The Shared Meaning Platform currently stores some RDF intermediate data in PostgresSQL. We should review the specifics of how this works to ensure it makes some kind of sense.
The initial proof of concept used postgres to store all data, including RDF data in a table with one row per triple, for simplicity.
To reduce the number of rows, and for the moment match the exact format used by the api, each graph is now a JSON field with an array of all terms, in the format:
[
{"subj": aSubject, "pred": aPredicate, "obj": anObj},
...
]
All values are strings, with no additional type markers or signifiers. This means IRIs and literals are not distinguished.
This is not a standard RDF serialisation format, and does not expose any structure that would be useful for queries.
Graph databases aim to do two things well:
- Store millions of terms
- Resolve complex queries
We don't really have either problem yet. Our graphs are split by project and will remain quite small, and querying makes most sense to do client-side for the immediate future.
The most common operation at present is loading the whole JSON document and sending it across the network. The only write operation replaces the entire graph. Multiple graphs are stored as separate documents.
PostgreSQL JSON Types describes shapes of JSON which enable pattern based querying which may become useful for some operations.
PostgresSQL offers json
and jsonb
type with slightly different
characteristics. We currently use jsonb
as the exact input text is
unimportant for RDF.
The main JSON serialisation for RDF is JSON-LD which at the complex end of the scale, with local context binding, multiple representations for the same information, and extends the RDF data model.
N3.js Parsing supports multiple formats, but incremental loading isn't particularly important for JSON (it's hard to do, and browser engines already make it fast). The internal store uses objects keyed on subject and predicate for better querying.

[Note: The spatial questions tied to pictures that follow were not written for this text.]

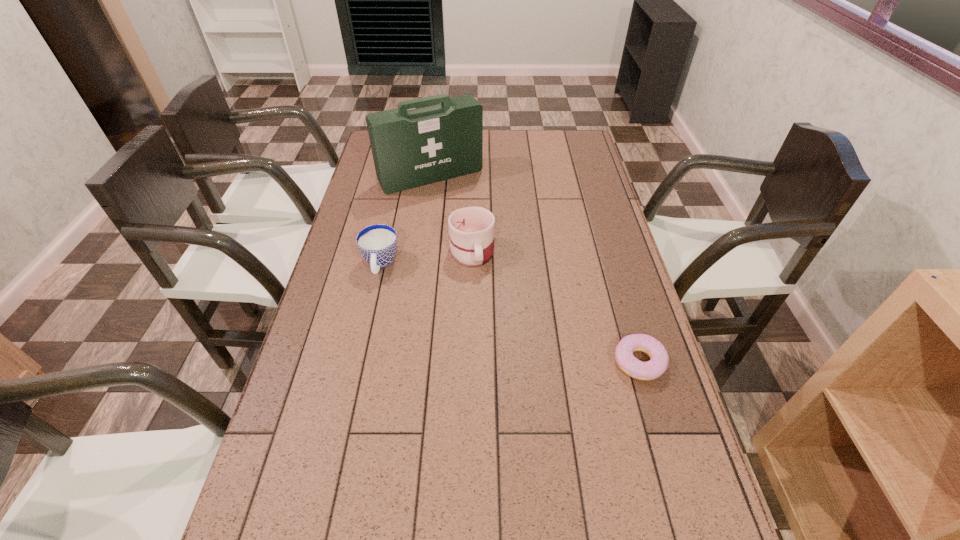
Image resolution: width=960 pixels, height=540 pixels. I want to click on free location at the right edge of the desktop, so click(606, 401).

The height and width of the screenshot is (540, 960). Find the location of `free region at the far left corner of the desktop`. free region at the far left corner of the desktop is located at coordinates (372, 157).

Identify the location of unoccupied position between the third tallest object and the rightmost object. (510, 313).

Find the location of a particular element. The image size is (960, 540). free space that is in between the third shortest object and the nearest object is located at coordinates click(x=556, y=307).

Where is `vacant space in between the farthest object and the rightmost object`? The width and height of the screenshot is (960, 540). vacant space in between the farthest object and the rightmost object is located at coordinates (535, 269).

Locate an element on the screen. The width and height of the screenshot is (960, 540). empty location between the tallest object and the nearest object is located at coordinates (535, 269).

Locate an element on the screen. The height and width of the screenshot is (540, 960). free space between the shortest object and the first-aid kit is located at coordinates (535, 269).

Identify the location of free space between the shortest object and the farthest object. (535, 269).

This screenshot has width=960, height=540. Find the location of `free spot between the second tallest object and the third tallest object`. free spot between the second tallest object and the third tallest object is located at coordinates (426, 258).

At what (x,y) coordinates should I click in order to perform the action: click on empty space that is in between the mug and the doughnut. Please return your answer as a coordinate pair (x, y). The height and width of the screenshot is (540, 960). Looking at the image, I should click on [556, 307].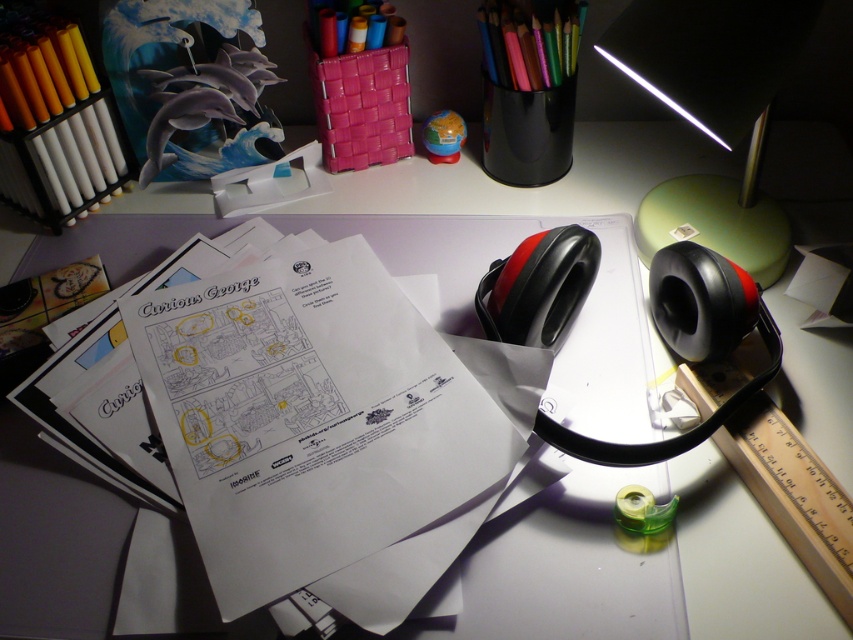
You are organizing your desk and need to place a new item between the colored pencils at upper right and the matte plastic markers at upper center. Based on their positions, where should you place it to ensure it is centered between them?

Since the colored pencils at upper right is to the right of the matte plastic markers at upper center, placing the new item between them would require positioning it to the left of the colored pencils at upper right and to the right of the matte plastic markers at upper center, effectively centering it between the two.

You need to place both the black matte mouse at upper center and the matte yellow pencil at upper left into a storage box. The box can only fit items up to the size of the pencil. Can both items fit?

The black matte mouse at upper center is wider than the matte yellow pencil at upper left, so it cannot fit into the storage box designed for items up to the pencil size. The pencil will fit, but the mouse will not.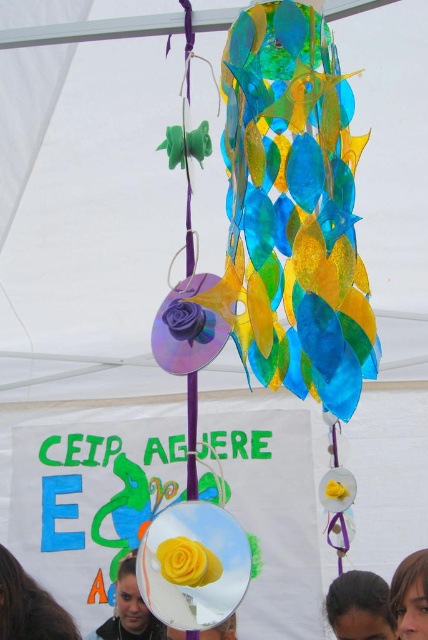
Between brown hair at lower left and smooth brown hair at lower right, which one has less height?

With less height is smooth brown hair at lower right.

Who is more forward, (65, 618) or (419, 560)?

Positioned in front is point (419, 560).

Would storing the JSON in a different shape make more sense right now?
It's easy enough to migrate the existing data, and make the client understand a new arrangement.
Given we're uninterested in blank nodes, an object keyed by subject IRI perhaps makes sense.
Alternatively maybe this JSON business is a bad idea and a canonical form of N-Triples is just better.
At some point the right way to manage this content should be through git, per
Distributed Collaboration on RDF Datasets Using Git, though keeping HEAD
in the database for some client operations will likely continue to make sense.